Researchers also tested the ability of BPL to generate new concepts. In the first task, humans, BPL and other computational approaches created a new character that appears stylistically consistent with a foreign alphabet. BPL showed a good result, with only 51% of judges recognising the machine-created symbols compared to random chance. Yet again, it was judged using the visual Turing test.

BPL uses human assumptions about character strokes and the relations between them as a base for interpreting and classifying data. It seems that comparing BPL to deep networks, which don’t have any preset assumptions about what a stroke is, is not a fair test. Baxter Eaves, a Postdoctoral Associate at Rutgers University, agreed that “It doesn’t make sense to compare BPL with neural networks. I would expect runtime comparisons and experiments exploring the generalisability of BPL. But BPL is not a general algorithm. It requires the implementer to describe what the parts of the domain are built of (e.g., that characters are built of strokes that are expected to behave in a certain way), which is most often very difficult to do.”[5]

BPL did achieve its goal of learning from just a few examples – but only in a specific task. “An ideal algorithm requires very little data to learn, and yet still learns from scratch, much as we imagine humans do. Currently, deep neural networks are capable of recognising similarities, but we hope that one day they will do so more efficiently, without having to learn from thousands of examples. The version of BPL introduced in the paper achieved the goal of efficient handwriting analysis from little number of examples. Researchers transferred their own understanding of handwriting to the BPL algorithm; however this makes the algorithm less general.

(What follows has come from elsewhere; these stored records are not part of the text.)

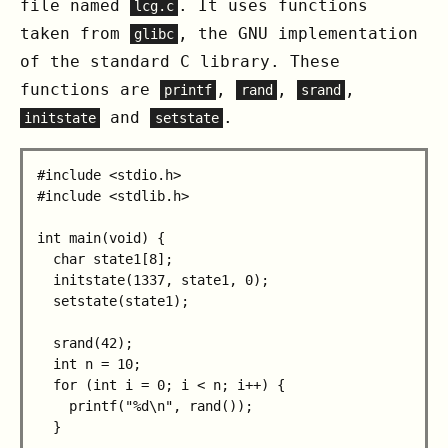
file named
. It uses functions
lcg.c
taken from
, the GNU implementation
glibc
of the standard C library. These
functions are
,
,
,
printf
rand
srand
and
.
initstate
setstate
#include <stdio.h>

#include <stdlib.h>

int main(void) {

  char state1[8];

  initstate(1337, state1, 0);

  setstate(state1);

  srand(42);

  int n = 10;

  for (int i = 0; i < n; i++) {

    printf("%d\n", rand());

  }
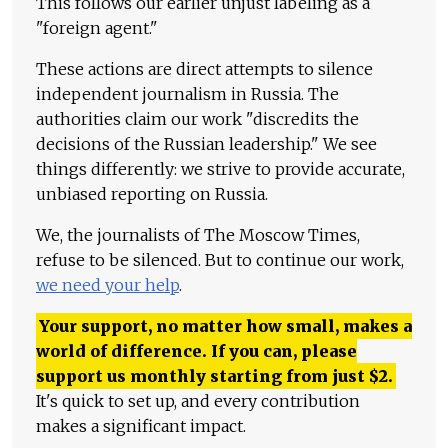
This follows our earlier unjust labeling as a
"foreign agent."
These actions are direct attempts to silence
independent journalism in Russia. The
authorities claim our work "discredits the
decisions of the Russian leadership." We see
things differently: we strive to provide accurate,
unbiased reporting on Russia.
We, the journalists of The Moscow Times,
refuse to be silenced. But to continue our work,
we need your help
.
Your support, no matter how small, makes a
world of difference. If you can, please
support us monthly starting from just
$
2.
It's quick to set up, and every contribution
makes a significant impact.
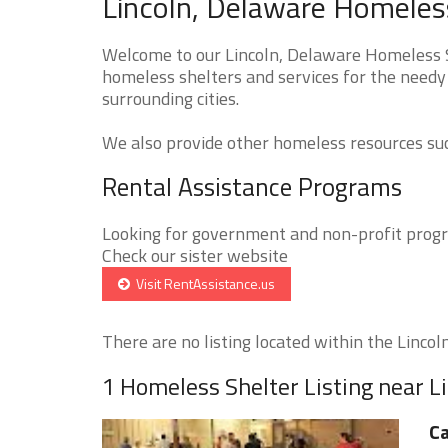
Lincoln, Delaware Homeless
Welcome to our Lincoln, Delaware Homeless Sh
homeless shelters and services for the needy 
surrounding cities.
We also provide other homeless resources such
Rental Assistance Programs
Looking for government and non-profit progra
Check our sister website
Visit RentAssistance.us
There are no listing located within the Lincoln 
1 Homeless Shelter Listing near L
Ca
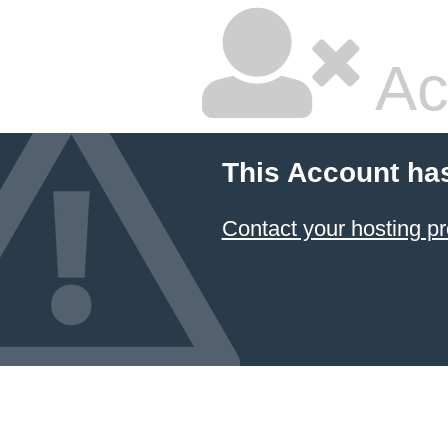
Ac
This Account ha
Contact your hosting pr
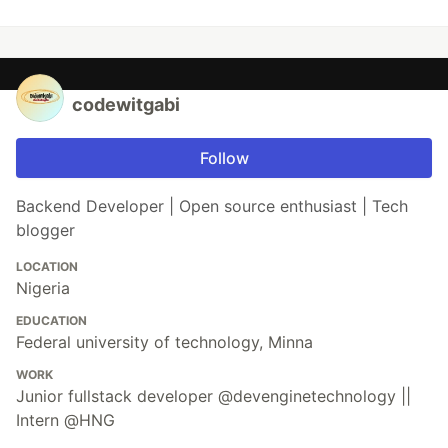
codewitgabi
Follow
Backend Developer | Open source enthusiast | Tech
blogger
LOCATION
Nigeria
EDUCATION
Federal university of technology, Minna
WORK
Junior fullstack developer @devenginetechnology ||
Intern @HNG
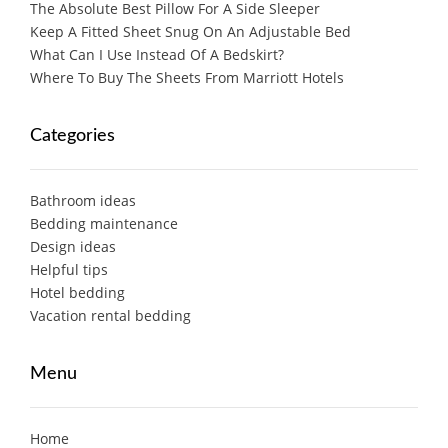
The Absolute Best Pillow For A Side Sleeper
Keep A Fitted Sheet Snug On An Adjustable Bed
What Can I Use Instead Of A Bedskirt?
Where To Buy The Sheets From Marriott Hotels
Categories
Bathroom ideas
Bedding maintenance
Design ideas
Helpful tips
Hotel bedding
Vacation rental bedding
Menu
Home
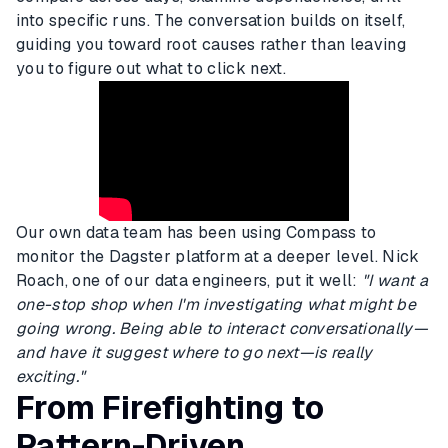
into specific runs. The conversation builds on itself,
guiding you toward root causes rather than leaving
you to figure out what to click next.
Our own data team has been using Compass to
monitor the Dagster platform at a deeper level. Nick
Roach, one of our data engineers, put it well:
"I want a
one-stop shop when I'm investigating what might be
going wrong. Being able to interact conversationally—
and have it suggest where to go next—is really
exciting."
From Firefighting to
Pattern-Driven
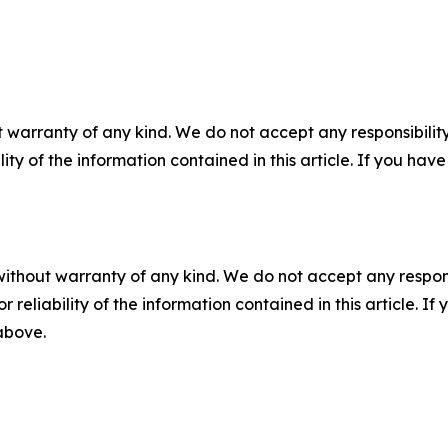
 warranty of any kind. We do not accept any responsibility 
ility of the information contained in this article. If you ha
without warranty of any kind. We do not accept any responsib
r reliability of the information contained in this article. I
 above.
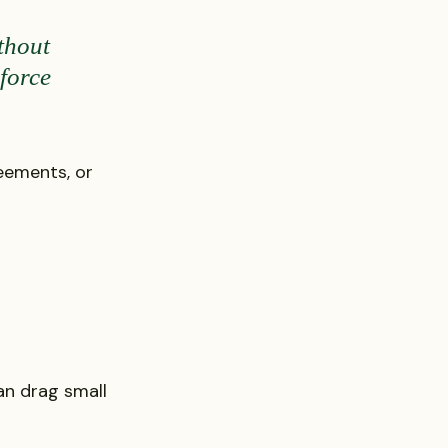
thout 
force 
eements, or 
n drag small 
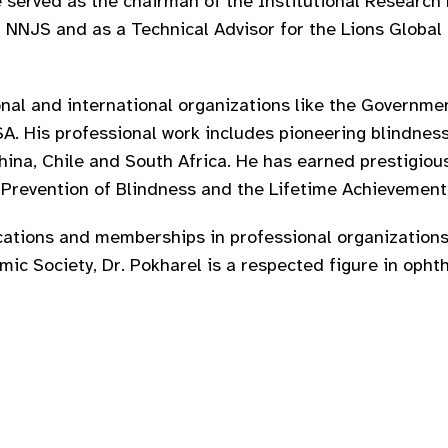
 he served as the chairman of the Institutional Resear
NJS and as a Technical Advisor for the Lions Global 
nal and international organizations like the Governme
SA. His professional work includes pioneering blindnes
China, Chile and South Africa. He has earned prestigiou
r Prevention of Blindness and the Lifetime Achievemen
cations and memberships in professional organizations
ic Society, Dr. Pokharel is a respected figure in opht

It is a trade-off between efficiency and generality, transferring data from humans to machines directly, or by exposing the algorithm to more data”, explained Chris Nicholson, CEO and co-founder of Deeplearning4j.org, the first open-source deep-learning framework, which helps to find solutions for business problems through the application of deep learning.[6]

Even though capturing human level learning is a long-term goal, BPL’s ability to learn from fewer examples could lead to a progressive execution of more complex tasks. The algorithm has potential applications in defense image recognition. Drone operators nowadays spend days analysing specific targets. The algorithm has the potential to reduce strain on operators and perhaps improve the accuracy of targeted strikes. However, there is a massive gap between classifying letters and predicting human actions via drone imagery. The researchers themselves mention that the algorithm “lacks explicit knowledge of parallel lines, symmetry, optional elements such as cross bars in ‘7’s, and connections between the ends of strokes and other strokes”.[1]

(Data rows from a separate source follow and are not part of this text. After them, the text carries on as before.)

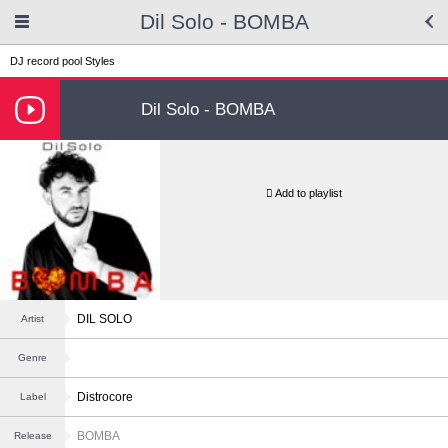
Dil Solo - BOMBA
DJ record pool
Styles
Dil Solo - BOMBA
Add to playlist
DIL SOLO
Artist
Genre
Distrocore
Label
BOMBA
Release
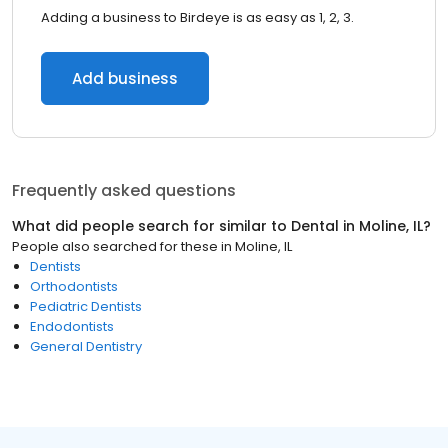
Adding a business to Birdeye is as easy as 1, 2, 3.
Add business
Frequently asked questions
What did people search for similar to
Dental
in
Moline, IL
?
People also searched for these
in
Moline, IL
Dentists
Orthodontists
Pediatric Dentists
Endodontists
General Dentistry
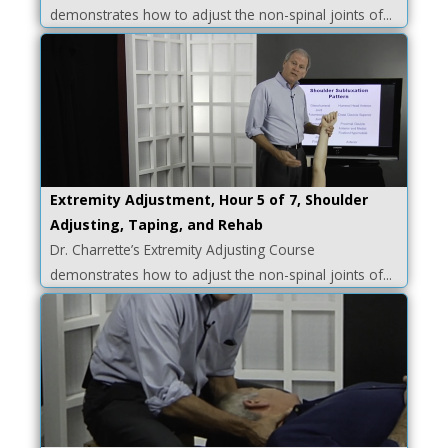
demonstrates how to adjust the non-spinal joints of...
Extremity Adjustment, Hour 5 of 7, Shoulder
Adjusting, Taping, and Rehab
Dr. Charrette’s Extremity Adjusting Course
demonstrates how to adjust the non-spinal joints of...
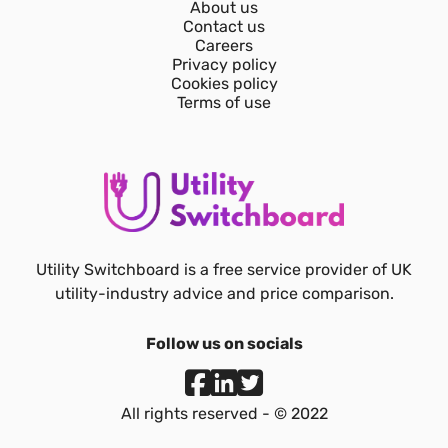
About us
Contact us
Careers
Privacy policy
Cookies policy
Terms of use
Utility Switchboard is a free service provider of UK
utility-industry advice and price comparison.
Follow us on socials
All rights reserved - © 2022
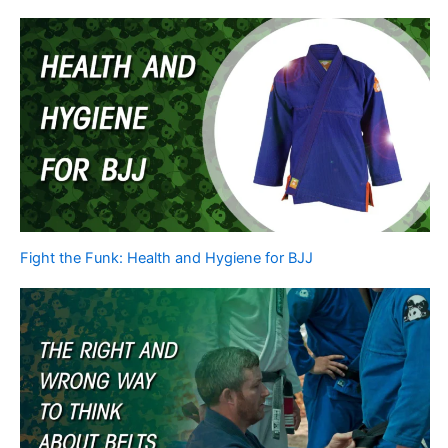
Fight the Funk: Health and Hygiene for BJJ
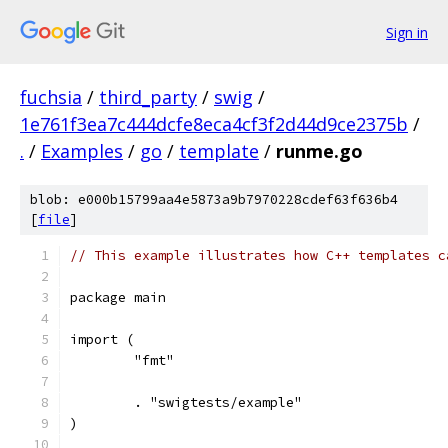
Sign in
fuchsia
/
third_party
/
swig
/
1e761f3ea7c444dcfe8eca4cf3f2d44d9ce2375b
/
.
/
Examples
/
go
/
template
/
runme.go
blob: e000b15799aa4e5873a9b7970228cdef63f636b4
[
file
]
// This example illustrates how C++ templates c
package main
import (
	"fmt"
	. "swigtests/example"
)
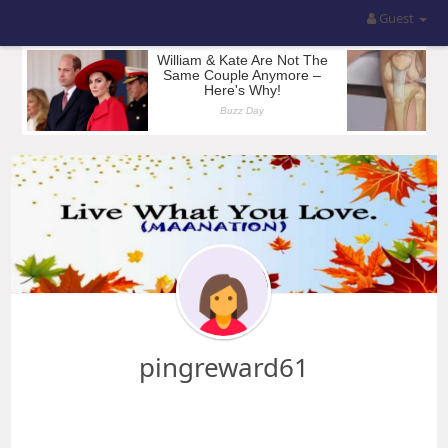
Guest
pingreward61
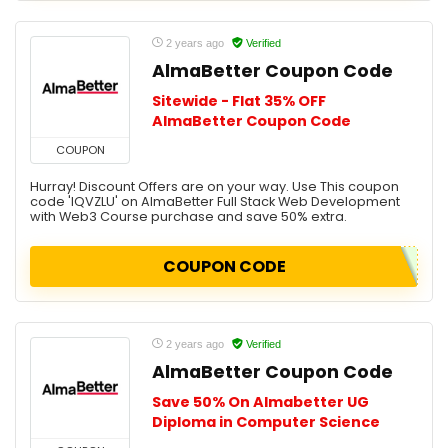
2 years ago
Verified
AlmaBetter Coupon Code
Sitewide - Flat 35% OFF
AlmaBetter Coupon Code
COUPON
Hurray! Discount Offers are on your way. Use This coupon
code 'IQVZLU' on AlmaBetter Full Stack Web Development
with Web3 Course purchase and save 50% extra.
COUPON CODE
2 years ago
Verified
AlmaBetter Coupon Code
Save 50% On Almabetter UG
Diploma in Computer Science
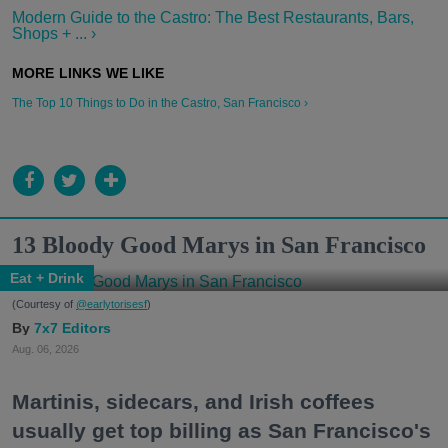
Modern Guide to the Castro: The Best Restaurants, Bars,
Shops + ... ›
The Top 10 Things to Do in the Castro, San Francisco ›
13 Bloody Good Marys in San Francisco
Eat + Drink
(Courtesy of
@earlytorisesf
)
7x7 Editors
Aug. 06, 2026
Martinis, sidecars, and Irish coffees
usually get top billing as San Francisco's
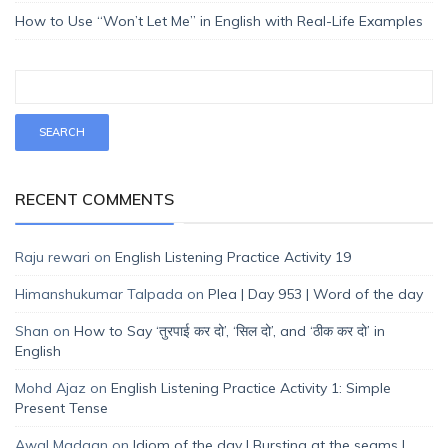
How to Use “Won’t Let Me” in English with Real-Life Examples
RECENT COMMENTS
Raju rewari
on
English Listening Practice Activity 19
Himanshukumar Talpada
on
Plea | Day 953 | Word of the day
Shan
on
How to Say ‘तुरपाई कर दो’, ‘सिल दो’, and ‘ठीक कर दो’ in
English
Mohd Ajaz
on
English Listening Practice Activity 1: Simple
Present Tense
Awal Madaan
on
Idiom of the day | Bursting at the seams |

More immediate applications include speech recognition. While BPL may not initially be suitable for it, constructing programs for spoken words may be possible by composing sounds systematically to form syllables, just as with letters and strokes.

Each research paper is a step towards the goal of closing the gap between human and artificial intelligence, and this paper is no exception. The BPL model has achieved its goal of using a small number of examples to learn, which is promising. Yet it is far from capturing human cognitive abilities and teaching machines to learn like humans.


  1. B. M. Lake, R. Salakhutdinov, J. B. Tenenbaum, Human-level concept learning through probabilistic program induction, Science 350, p. 1332–1338, 2015.
  2. J. S. Bruner, The Process of Education, 1960.
  3. A. Krizhevsky, I. Sutskever, and G. E. Hinton, ImageNet classification with deep convolutional neural networks.
  4. Lake, Brenden M and Salakhutdinov, Ruslan and Tenenbaum, Joshua B, Human-level concept learning through probabilistic program induction, 2016.
  5. B. Eaves, A silly comparison in “Bayesian program learning”, 2015.
  6. Nicholson, Chris and Gibson, Adam, Deeplearning4j: Open-source, distributed deep learning for the JVM, 2016.